[Required work]: From the tariff classification text, reproduce the passage word for word, beginning at the words "4. Shri V.M. Udhoji, ld." and stopping after "may be rejected.".

----- Extracted text -----

4. Shri V.M. Udhoji, ld. JDR, submits that a look at the Chapter Sub-heading 6002.30 will show that the knitted textile fabrics of a width not exceeding 30 cm containing elastomeric yarn or rubber thread shall qualify for classification under Sub-heading 6002.30. He submits that this is a specific tariff heading for textile fabrics containing elastomeric yarn and, therefore since it was a specific heading it shall prevail over the general heading. He submits that this is well settled position in law that the specific heading should prevail over the general heading. He submits that Sub-heading 6002.30 is a specific heading whereas Sub-heading 6002.92 is a general heading, therefore for the purpose of classification, specific heading namely, Sub-heading 6002.30 is the correct classification of the product in dispute. He, therefore submits that the appeals may be rejected.

5. Heard the rival submissions. We note that in the instant case the controversy is whether chapter notes and section notes could be preferred over the specific notes. We note that similar issue came up before the Larger Bench of this Tribunal in the case of Saurashtra Chemicals, 1986 (023) ELT 283. This Tribunal observed that section notes and chapter notes in the Customs Tariff are part of the general statutory tariff and are relevant for classification of goods under the Customs Tariff. Relevant headings in the tariff are to be interpreted and applied in the light of the section notes and chapter notes which are statutory and binding like the headings themselves. These section notes and chapter notes sometimes extend and sometime restrict the scope of certain headings. In another words, the scheme of the Customs Tariff Act is to determine the coverage of respective headings in the light of the section notes and chapter notes. In this sense, the section notes and chapter notes have an overriding force on the respective headings. Though this decision of the Tribunal is in respect of Customs Tariff, however, with the introduction of new tariff on the central excise side two tariffs are now similar and thus the decision in respect of applicability of chapter notes and section notes and their overriding force on the respective headings is equally applicable to Central Excise Tariff where there is no prohibition.

----- Dataset extract -----

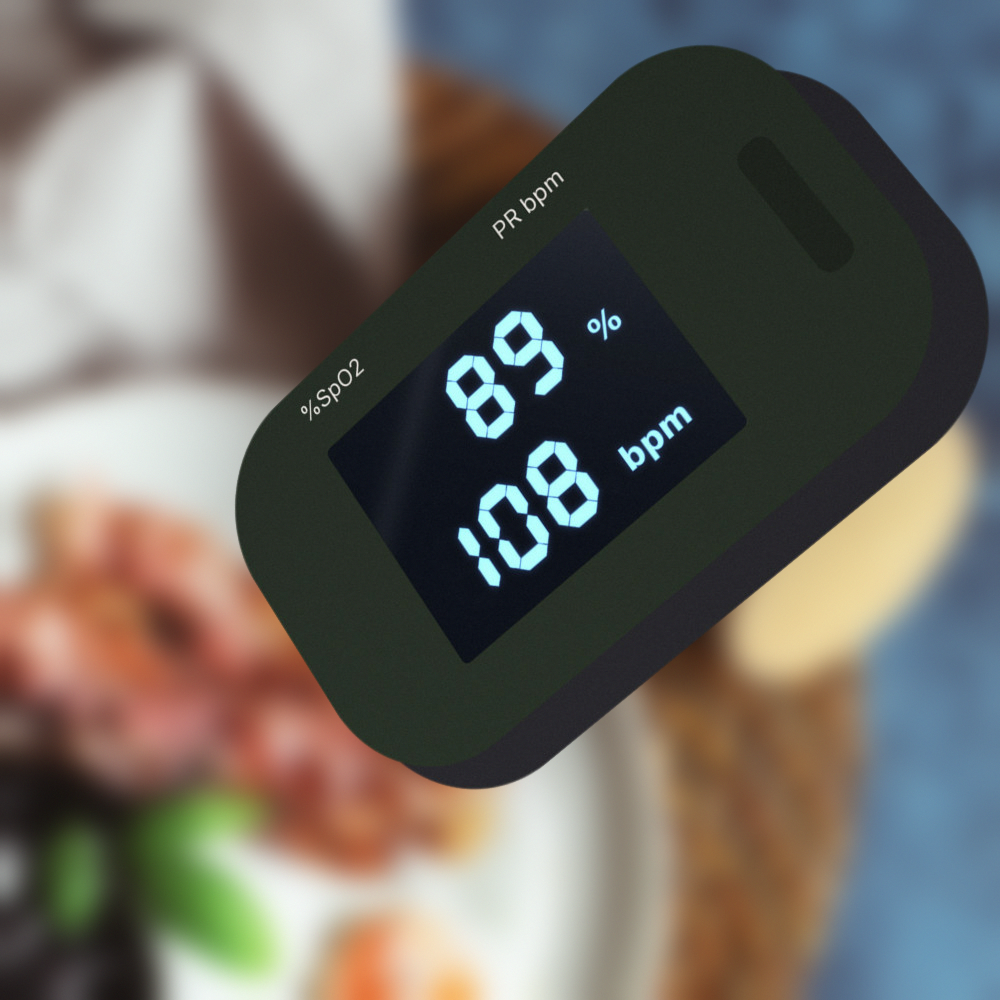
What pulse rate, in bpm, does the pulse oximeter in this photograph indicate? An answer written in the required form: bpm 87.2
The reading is bpm 108
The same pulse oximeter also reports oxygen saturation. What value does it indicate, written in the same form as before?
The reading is % 89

-----

[Problem solution]:
4. Shri V.M. Udhoji, ld. JDR, submits that a look at the Chapter Sub-heading 6002.30 will show that the knitted textile fabrics of a width not exceeding 30 cm containing elastomeric yarn or rubber thread shall qualify for classification under Sub-heading 6002.30. He submits that this is a specific tariff heading for textile fabrics containing elastomeric yarn and, therefore since it was a specific heading it shall prevail over the general heading. He submits that this is well settled position in law that the specific heading should prevail over the general heading. He submits that Sub-heading 6002.30 is a specific heading whereas Sub-heading 6002.92 is a general heading, therefore for the purpose of classification, specific heading namely, Sub-heading 6002.30 is the correct classification of the product in dispute. He, therefore submits that the appeals may be rejected.